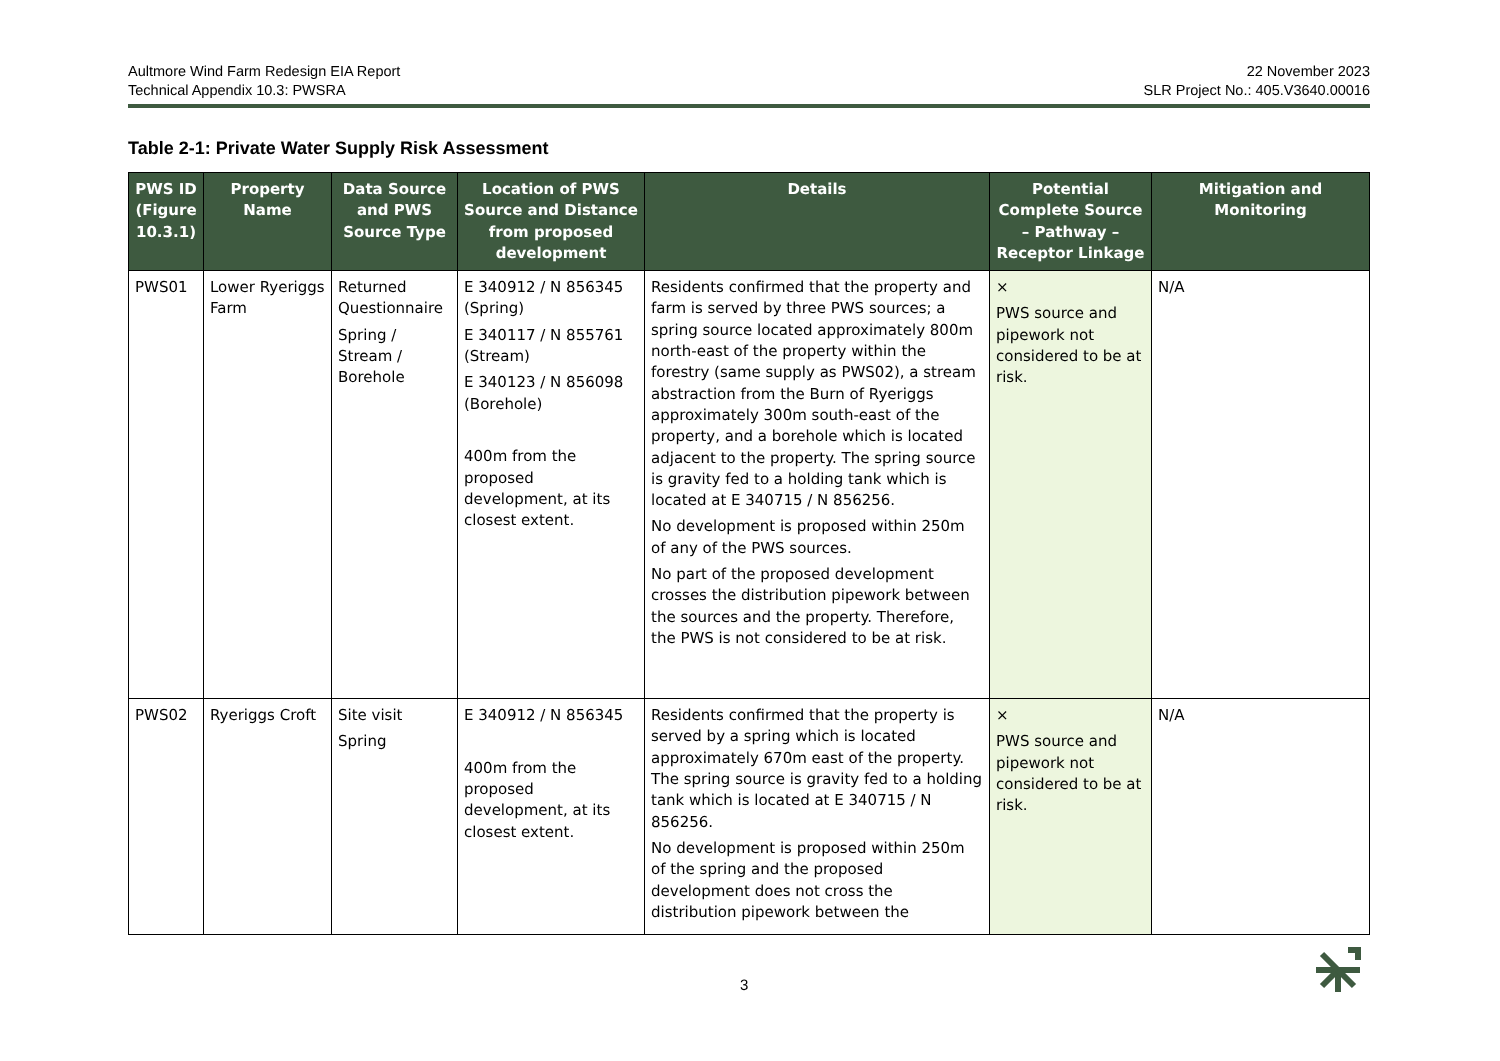Aultmore Wind Farm Redesign EIA Report
Technical Appendix 10.3: PWSRA
22 November 2023
SLR Project No.: 405.V3640.00016
Table 2-1: Private Water Supply Risk Assessment
| PWS ID (Figure 10.3.1) | Property Name | Data Source and PWS Source Type | Location of PWS Source and Distance from proposed development | Details | Potential Complete Source – Pathway – Receptor Linkage | Mitigation and Monitoring |
| --- | --- | --- | --- | --- | --- | --- |
| PWS01 | Lower Ryeriggs Farm | Returned Questionnaire Spring / Stream / Borehole | E 340912 / N 856345 (Spring) E 340117 / N 855761 (Stream) E 340123 / N 856098 (Borehole) 400m from the proposed development, at its closest extent. | Residents confirmed that the property and farm is served by three PWS sources; a spring source located approximately 800m north-east of the property within the forestry (same supply as PWS02), a stream abstraction from the Burn of Ryeriggs approximately 300m south-east of the property, and a borehole which is located adjacent to the property. The spring source is gravity fed to a holding tank which is located at E 340715 / N 856256. No development is proposed within 250m of any of the PWS sources. No part of the proposed development crosses the distribution pipework between the sources and the property. Therefore, the PWS is not considered to be at risk. | × PWS source and pipework not considered to be at risk. | N/A |
| PWS02 | Ryeriggs Croft | Site visit Spring | E 340912 / N 856345 400m from the proposed development, at its closest extent. | Residents confirmed that the property is served by a spring which is located approximately 670m east of the property. The spring source is gravity fed to a holding tank which is located at E 340715 / N 856256. No development is proposed within 250m of the spring and the proposed development does not cross the distribution pipework between the | × PWS source and pipework not considered to be at risk. | N/A |
3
◇ ◇ ◇ ◇ ◇ ◇ ◇
• [Assigned task]: Read the entries above, then pull out the lines that include "pipework".

• [Exercise solution]:
| PWS01 | Lower Ryeriggs Farm | Returned Questionnaire Spring / Stream / Borehole | E 340912 / N 856345 (Spring) E 340117 / N 855761 (Stream) E 340123 / N 856098 (Borehole) 400m from the proposed development, at its closest extent. | Residents confirmed that the property and farm is served by three PWS sources; a spring source located approximately 800m north-east of the property within the forestry (same supply as PWS02), a stream abstraction from the Burn of Ryeriggs approximately 300m south-east of the property, and a borehole which is located adjacent to the property. The spring source is gravity fed to a holding tank which is located at E 340715 / N 856256. No development is proposed within 250m of any of the PWS sources. No part of the proposed development crosses the distribution pipework between the sources and the property. Therefore, the PWS is not considered to be at risk. | × PWS source and pipework not considered to be at risk. | N/A |
| PWS02 | Ryeriggs Croft | Site visit Spring | E 340912 / N 856345 400m from the proposed development, at its closest extent. | Residents confirmed that the property is served by a spring which is located approximately 670m east of the property. The spring source is gravity fed to a holding tank which is located at E 340715 / N 856256. No development is proposed within 250m of the spring and the proposed development does not cross the distribution pipework between the | × PWS source and pipework not considered to be at risk. | N/A |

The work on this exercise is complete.